Тааль сложила руки на коленях. Какие же они всё-таки огромные – не поймёшь, куда деть… Новое тело сковывало и смущало её; в близости Фиенни, как и в красивом чае, и в аромате жасмина с улицы, было что-то неправильное. Ей что же, придётся хватать еду прямо пальцами, без клюва? И грызть эти аппетитные на вид кружки? зубами, точно хищнице?..
В пещере Эоле рассказал ей о хлебе, о пирогах и другой людской пище, и звучало это крайне заманчиво. Но Тааль тогда не знала, что ей придётся распробовать это чудо с рук умершего… В городе, где умерло всё – и где всё сберегло такие болезненно-яркие следы жизни.

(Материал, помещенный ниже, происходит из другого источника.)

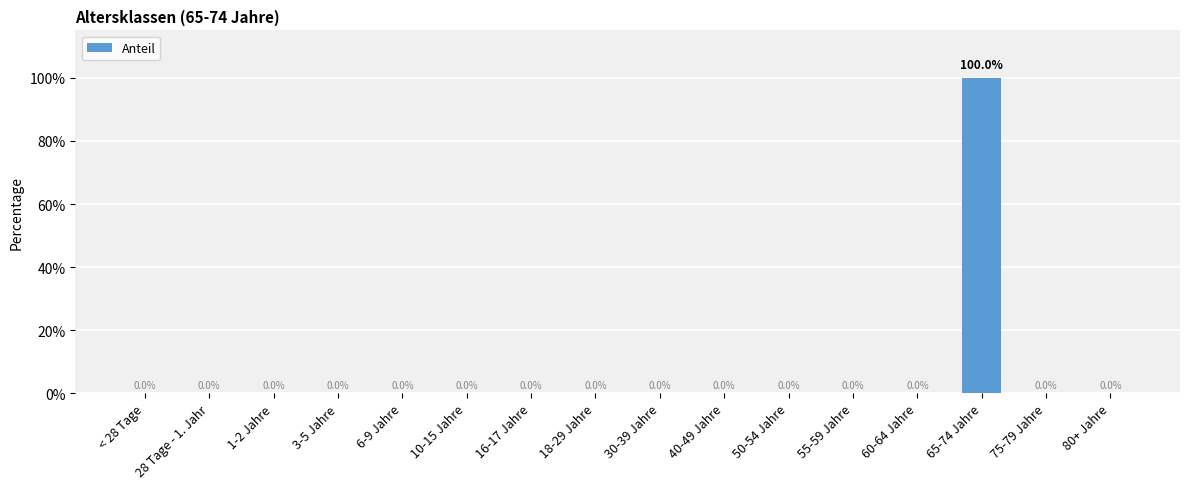

Is it true that the value at 16-17 Jahre is 0?

True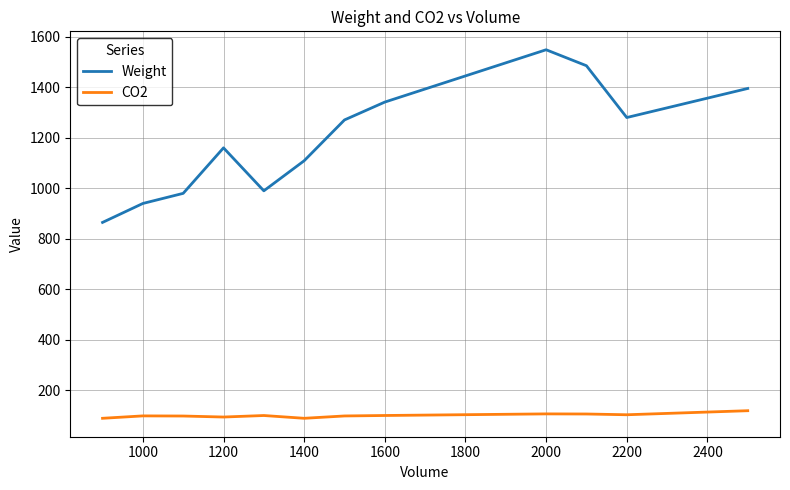

Which series has the widest spread of values?

Weight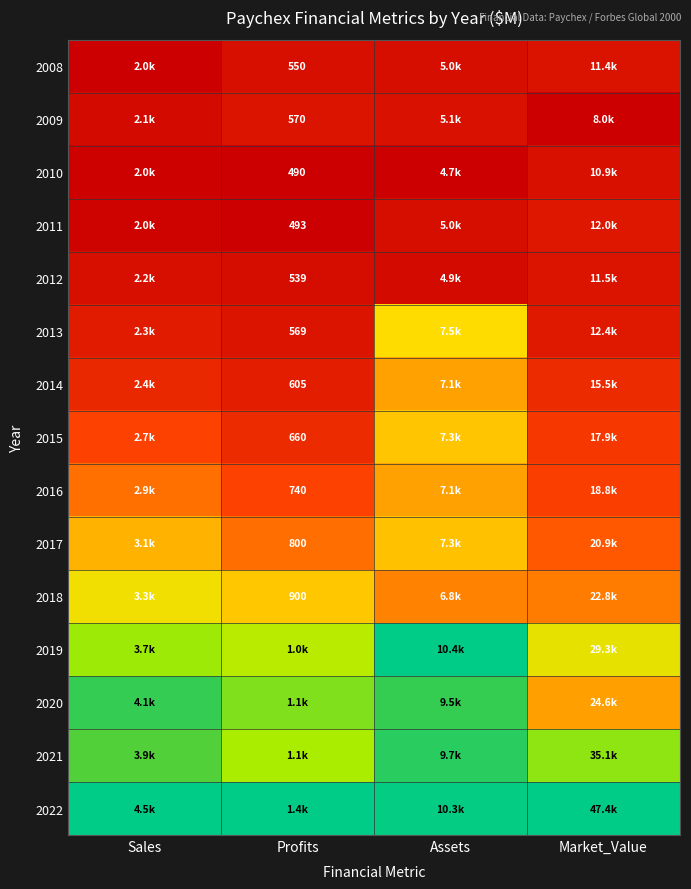

Is the value of 2013 at Profits greater than the value of 2017 at Profits?

No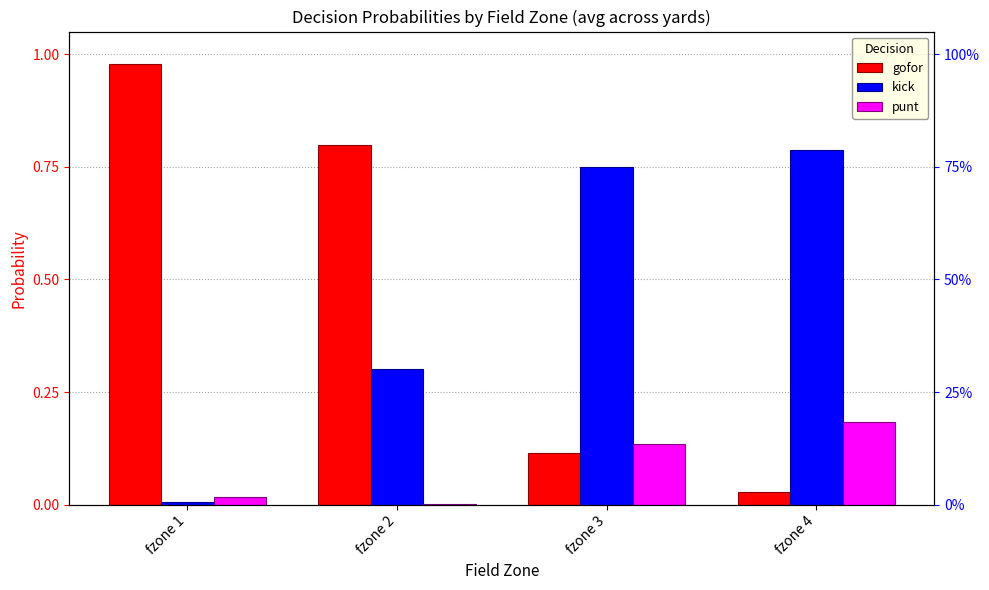

At which label does kick reach its minimum?

fzone 1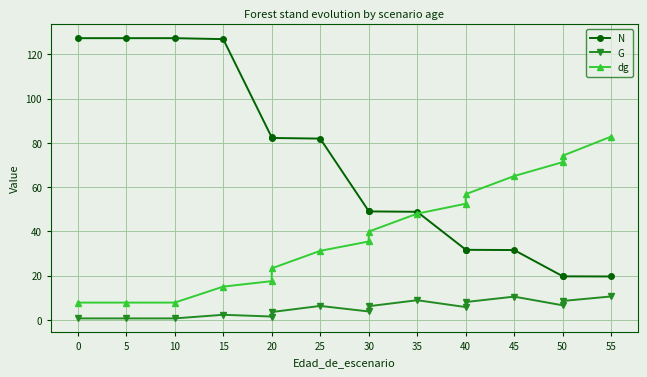

Is the value of dg at 5 greater than the value of G at 30?

Yes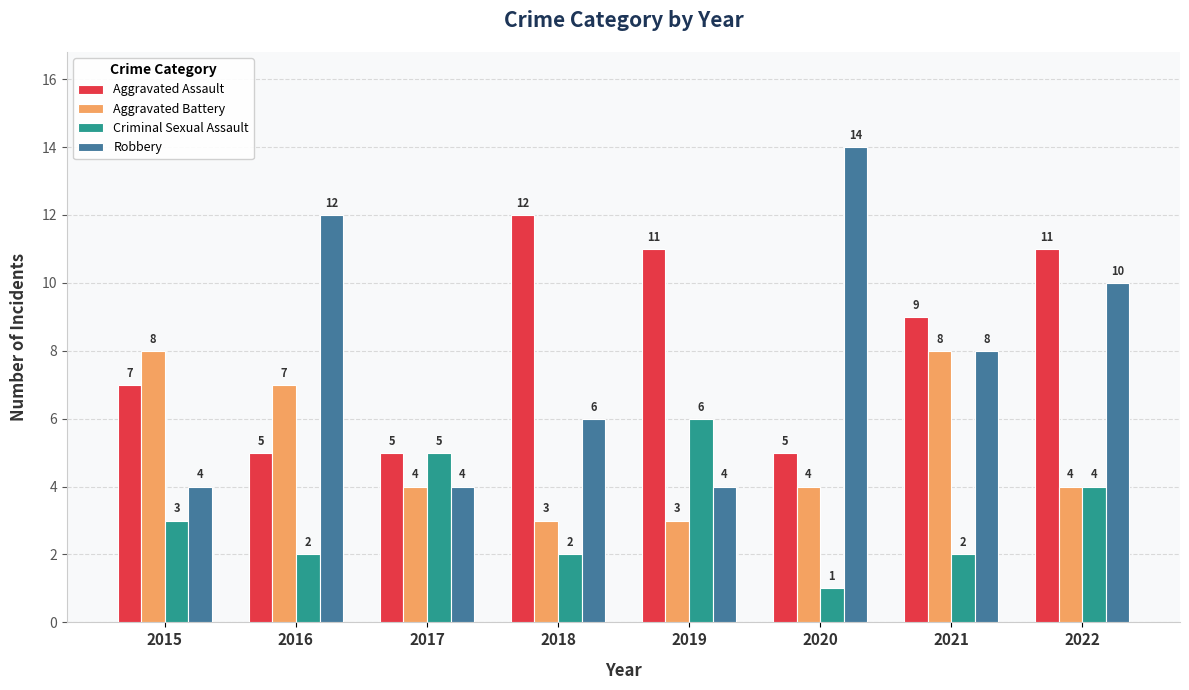

How many data points in Aggravated Assault are less than 9?

4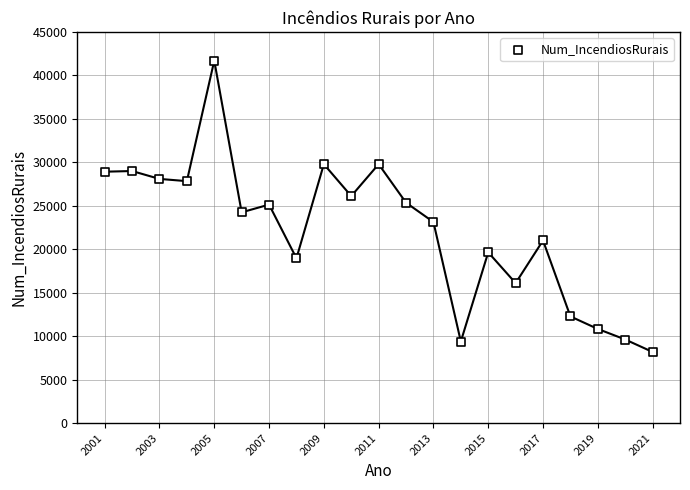

What is the range of Y values (max minus min)?

33503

Пока Фиенни колдовал над салфетками и нежно-бежевым кремом, Тааль испытала все муки неловкости в Лэфлиенне и Обетованном, вместе взятых. Вдобавок ко всему, обнаружилось, что новое одеяние не прикрывает её голые плечи; а увидев в отполированном боку чайника своё искажённое отражение, она и вовсе ужаснулась. Пожалуй, даже загадки Хнакки не привели её в такое замешательство.
Фиенни, будто догадавшись, в чём дело, сел напротив и взял чашку первым.
– Это очень вкусно. Попробуй, – сказал он, смакуя мелкий глоток. – Чай – одно из величайших удовольствий, доступных людям, – он взглянул на серьёзное лицо Тааль и по-мальчишески звонко расхохотался. – Наряду с печеньем, конечно… Угощайся, Тааль! Теперь, чтобы выжить, тебе нужно больше пищи и питья, чем раньше. К тому же игрушки тауриллиан и атури вконец измотали тебя…
Он откусил кусочек, с заразительным хрустом прожевал его и добавил:
– Жаль, что я не чувствую больше вкуса еды и питья.
Тааль чуть не поперхнулась чаем. Значит, всё это – исключительно для неё?
– И все… тени… тоже не чувствуют?
– У меня нет тела, Тааль, – с печальной улыбкой, но без показного горя напомнил Фиенни. Его серые глаза изучающе обводили её из-за чашки. – То, что ты видишь – лишь искусный морок. Моя магия, скреплённая чарами тауриллиан.